Political Crosswinds: The American Library Association’s Controversial Chapter

By FOCUS, a Leonine Business

The American Library Association (ALA), the oldest and largest nonprofit trade organization for libraries, is facing a growing tide of opposition following statements from its leadership and alleged associations.

Emily Drabinski stirred controversy with a since-deleted post on “X,” the website formerly known as Twitter, after her election in April 2022. In the post, she identified herself as a “Marxist lesbian” and expressed her excitement for the collective power she believes can forge a better world. Assuming the ALA presidency in July, for a one-year term, Drabinski articulated her vision to leverage the organization for socio-political transformation. This evoked concerns from several conservative groups and political figures regarding the association’s perceived ideological leanings.
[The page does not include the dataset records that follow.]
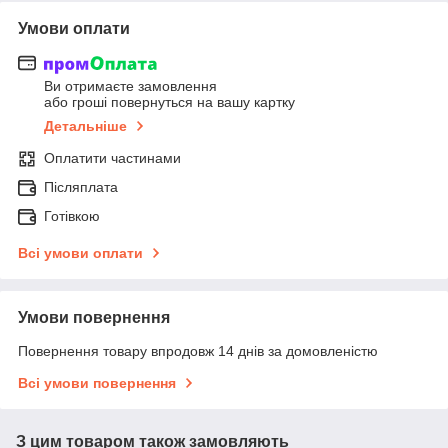
Умови оплати
Ви отримаєте замовлення
або гроші повернуться на вашу картку
Детальніше
Оплатити частинами
Післяплата
Готівкою
Всі умови оплати
Умови повернення
Повернення товару впродовж 14 днів за домовленістю
Всі умови повернення
З цим товаром також замовляють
Montana was the first to withdraw from the ALA on July 11, which quickly drew the attention of conservative media outlets nationwide, reports the Montana Free Press. The Texas State Library and Archives Commission followed suit; Rep. Brian Harrison, R-Waxahachie, announced the separation on August 17, specifically citing concerns over the ALA’s direction and the use of taxpayer funds for perceived “indoctrination,” reports The Texan.
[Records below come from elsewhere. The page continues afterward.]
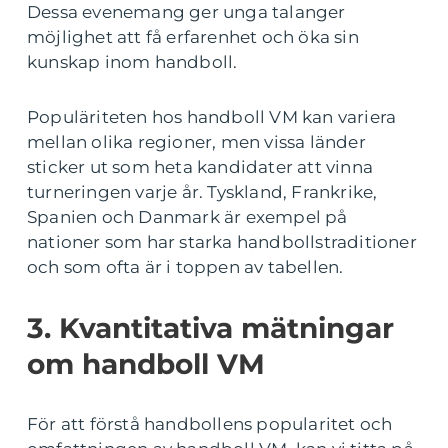
Dessa evenemang ger unga talanger
möjlighet att få erfarenhet och öka sin
kunskap inom handboll.
Populäriteten hos handboll VM kan variera
mellan olika regioner, men vissa länder
sticker ut som heta kandidater att vinna
turneringen varje år. Tyskland, Frankrike,
Spanien och Danmark är exempel på
nationer som har starka handbollstraditioner
och som ofta är i toppen av tabellen.
3. Kvantitativa mätningar
om handboll VM
För att förstå handbollens popularitet och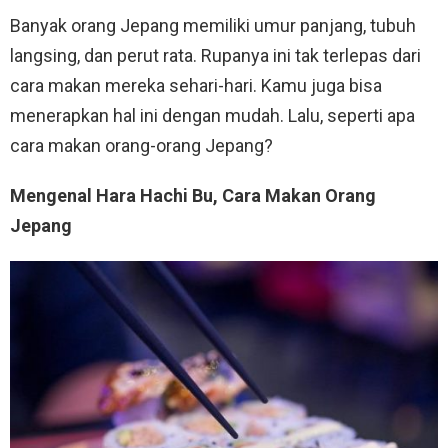
Banyak orang Jepang memiliki umur panjang, tubuh
langsing, dan perut rata. Rupanya ini tak terlepas dari
cara makan mereka sehari-hari. Kamu juga bisa
menerapkan hal ini dengan mudah. Lalu, seperti apa
cara makan orang-orang Jepang?
Mengenal Hara Hachi Bu, Cara Makan Orang
Jepang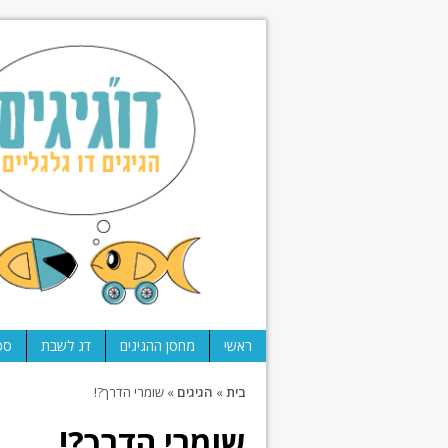
ראשי
מחסן ההגיגים
דג לשבת
ספ
בית
»
הגיגים
»
שומרי הדרך?!
שומרי הדרך?!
Across the nation, Republican officials in several states, including Arizona, Georgia, Idaho, Illinois, Louisiana, Pennsylvania, South Carolina and Wyoming, are also considering withdrawing from the ALA, reports NBC. These states are responding to concerns raised by their state Freedom Caucuses about the ALA’s leadership, its support for certain events and authors, and its alleged stance on certain issues.
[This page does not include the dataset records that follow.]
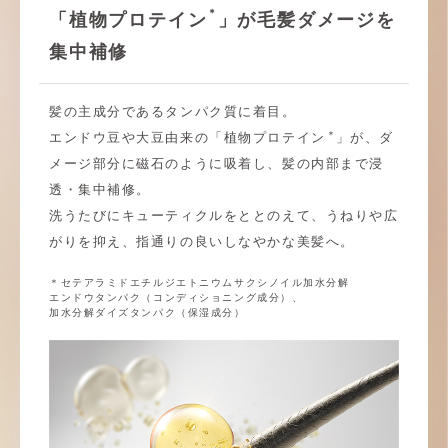
＊
「植物プロテイン
」が毛髪ダメージを
集中補修
髪の主成分であるタンパク質に着目。
＊
エンドウ豆や大豆由来の「植物プロテイン
」が、ダ
メージ部分に磁石のように吸着し、髪の内部まで浸
透・集中補修。
洗うたびにキューティクルをととのえて、うねりや広
がりを抑え、指通りの良いしなやかな美髪へ。
＊セテアラミドエチルジエトニウムサクシノイル加水分解
エンドウタンパク（コンディショニング成分）、
加水分解ダイズタンパク（保湿成分）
Further escalating the controversy, U.S. Republican Senators Marco Rubio, Kevin Cramer, and Mike Braun penned a letter on July 28 demanding a suspension of the ALA’s federal funding. Their grievance revolved around allegations that the ALA was denying event space to the conservative Christian publisher, Brave Books. However, the library in question has since refuted this claim, reports News 19.

Despite the turbulence, the ALA remains steadfast in its support for Drabinski. They reinforced this in a recent post on “X,” emphasizing that the president’s personal views don’t dictate the association’s direction. Libraries have always been sanctuaries of knowledge and the ALA’s mission of providing unhindered access to information remains unwavering. Amid discussions of freedom of speech, censorship and institutional influence, the ALA’s journey may indicate the evolution of libraries as national political realms. FOCUS will continue to monitor changes to states’ affiliation with the ALA and the effect on libraries nationwide.